Reza a lenda que, há séculos atrás, religiosas de um convento localizado na zona da Caloura, vila de Água de Pau, da ilha de São Miguel, descontentes com o cada vez maior afastamento do povo local da sua igreja, escreveram ao Santo Padre a pedir-lhe o envio de uma imagem que unisse em adoração o povo infiel
Flores e passos lentos, um ruído interminável que é de arrasto e um perfume flóreo que enche o ar. E gente. Muita gente. Magotes, como a ilha diz. Ei-la, a procissão, lenta mas segura, introspetiva mas expansiva, humilde mas magnânima, porque a imagem de Deus homem caminha sobre tapetes floridos entre os fiéis. No domingo incensado e único, a ilha esvazia-se e a cidade transborda.
A paramentaria é a opa, que inunda as ruas de rubro. Vestem-na guardiões do Senhor, que, sucessivamente, em marcha reduzida e seguindo uns atrás dos outros, exaltam a figura maravilhosa.
Guardada durante 364 dias no seu Santuário, a imagem veneranda do Senhor Santo Cristo dos Milagres sai à rua num domingo de maio, em apelo à fé divina. E quando sai para o adro da igreja e se mostra aos presentes, que ansiosamente a aguardam, foguetes rasgam os céus, ribombando, e repiques de sinos altaneiros unificam-se com hinos de glória entoados por filarmónicas que chegam de todos os cantos da ilha. Acontece nesse domingo de maio a exaltação comunitária e o regozijo de um povo todo.

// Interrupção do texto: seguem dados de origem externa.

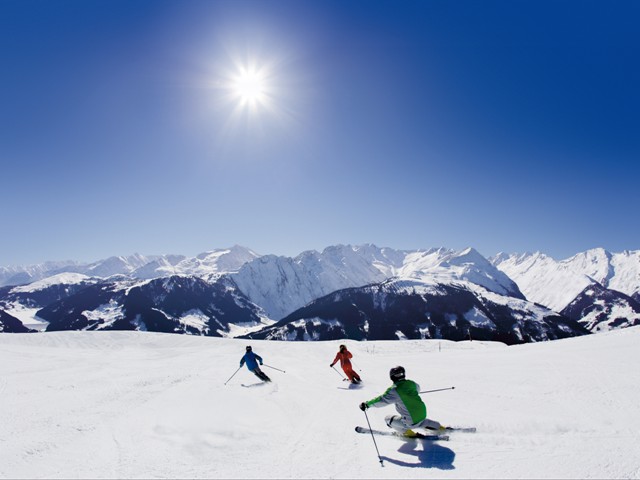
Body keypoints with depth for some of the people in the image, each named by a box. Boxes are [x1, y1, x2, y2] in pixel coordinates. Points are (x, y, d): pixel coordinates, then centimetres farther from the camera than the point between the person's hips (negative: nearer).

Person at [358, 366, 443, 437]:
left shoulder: (394, 391, -20)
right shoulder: (411, 383, 0)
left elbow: (382, 400, -22)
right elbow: (417, 388, 22)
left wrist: (367, 404, -13)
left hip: (411, 422, -7)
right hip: (423, 414, 7)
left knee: (388, 419, 8)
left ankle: (409, 433, 10)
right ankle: (440, 427, 36)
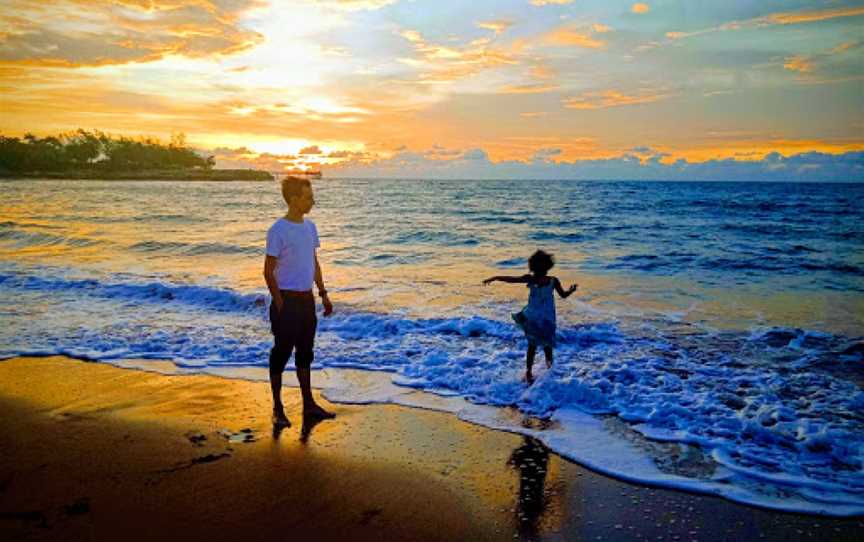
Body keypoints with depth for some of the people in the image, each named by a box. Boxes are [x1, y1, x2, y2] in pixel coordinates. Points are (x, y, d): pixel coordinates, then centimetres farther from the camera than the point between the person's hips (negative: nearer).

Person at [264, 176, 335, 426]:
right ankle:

Esta tradição, que remonta a 23 de abril de 1541, com a abertura ao culto do Convento da Esperança, localizado no Campo de São Francisco, em Ponta Delgada, por Madre Teresa da Anunciada, uma religiosa originária da Ribeira Grande, em 479 anos de realizações ininterruptas, não acontece este ano pela primeira vez. A pandemia não o permitiu. Estaria este vazio preparado desde os primórdios dos séculos? Quis Deus parar para que parássemos com ele e repensássemos estilos de vida?
Marca esta história indelével, porque de uma fé inabalável, todo um movimento popular de séculos, que sai de um Santuário para a cidade, da cidade para a ilha, da ilha para todas as ilhas e para o continente português; do arquipélago açoriano para as Américas, Canadás e Bermudas de emigração, e, como um vórtice, sorve a fé de todo o lado. Aviões enchem-se de continentais que trazem fome de recolhimento e de espiritualidade e tanto voam de leste como de oeste. Cruzam, incansavelmente, o Atlântico Norte, transportando para a ilha o emigrante e a saudade.
A festa religiosa e profana é notícia na região, no país e no mundo. O Senhor Santo Cristo dos Milagres está para a açorianidade como Fátima está para a portugalidade, e maio junta estes que são os dois maiores eventos religiosos do país. Ambos, pela primeira vez, não se realizaram face ao inimigo invisível. Restam penitentes que, enquanto escrevo este texto, calcorreiam o campo de joelhos nus, deixando generosamente no Santuário ramos de flores e velas.
Reza a lenda que, há séculos atrás, religiosas de um convento localizado na zona da Caloura, vila de Água de Pau, da ilha de São Miguel, descontentes com o cada vez maior afastamento do povo local da sua igreja, escreveram ao Santo Padre a pedir-lhe o envio de uma imagem que unisse em adoração o povo infiel. A Santa Sé respondeu positivamente e enviou uma imagem. Todavia, os mares açorianos, então pejados de piratas, intercetaram a nau que a transportava, afundando-a e à tripulação e passageiros. O caixote de madeira que a trazia, miraculosamente, escapou ao saque e, boiando nas ondas, veio encalhar junto ao convento da Caloura. As religiosas, surpreendidas, recolheram a imagem do Senhor Santo Cristo dos Milagres.
Por muitos anos, a imagem foi venerada no Convento da Caloura, mas, por segurança, as freiras mudaram-na para o Convento da Esperança, em Ponta Delgada, acompanhando-a. Existe uma segunda versão que refere que duas freiras açorianas se deslocaram a Roma e trouxeram com elas a imagem. O facto é que em Roma não existe registo de nenhuma destas situações. De onde veio a imagem? A questão não tem resposta desde há quase quinhentos anos.
Para tristeza de muitos milhares de devotos, a grande festa religiosa açoriana não se realizou em 2020, mas, como refere à Visão o Reitor do Santuário do Senhor Santo Cristo dos Milagres, Cónego Adriano Borges, “o Senhor Santo Cristo não está enclausurado no Convento, porque a única clausura que Ele reconhece é o nosso coração”.